• **What the exercise asks**: Your answer must consist of every line from the data below that includes the word "นมหาเศรษฐ".

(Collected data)
- - -

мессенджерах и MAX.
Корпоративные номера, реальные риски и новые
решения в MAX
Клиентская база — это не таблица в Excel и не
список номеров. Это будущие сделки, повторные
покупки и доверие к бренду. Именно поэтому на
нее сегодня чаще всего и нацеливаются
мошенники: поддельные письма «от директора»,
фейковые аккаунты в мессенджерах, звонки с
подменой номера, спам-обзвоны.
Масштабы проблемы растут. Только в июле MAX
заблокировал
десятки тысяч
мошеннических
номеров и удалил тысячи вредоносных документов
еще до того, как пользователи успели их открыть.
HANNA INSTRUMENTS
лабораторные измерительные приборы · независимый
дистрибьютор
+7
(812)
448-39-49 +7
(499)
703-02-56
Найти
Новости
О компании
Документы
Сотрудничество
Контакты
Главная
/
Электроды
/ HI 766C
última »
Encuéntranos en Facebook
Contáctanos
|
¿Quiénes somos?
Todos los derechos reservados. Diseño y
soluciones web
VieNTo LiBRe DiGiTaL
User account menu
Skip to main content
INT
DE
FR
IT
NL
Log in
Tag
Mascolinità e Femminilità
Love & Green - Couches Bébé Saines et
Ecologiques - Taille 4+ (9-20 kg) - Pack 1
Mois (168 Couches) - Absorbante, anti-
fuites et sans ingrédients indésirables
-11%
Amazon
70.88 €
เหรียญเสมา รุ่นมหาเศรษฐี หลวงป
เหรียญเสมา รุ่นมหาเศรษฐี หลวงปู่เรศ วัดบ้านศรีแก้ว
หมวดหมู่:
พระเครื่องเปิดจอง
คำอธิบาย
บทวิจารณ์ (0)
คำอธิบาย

- - -

• **Answer to the exercise**:
เหรียญเสมา รุ่นมหาเศรษฐี หลวงป
เหรียญเสมา รุ่นมหาเศรษฐี หลวงปู่เรศ วัดบ้านศรีแก้ว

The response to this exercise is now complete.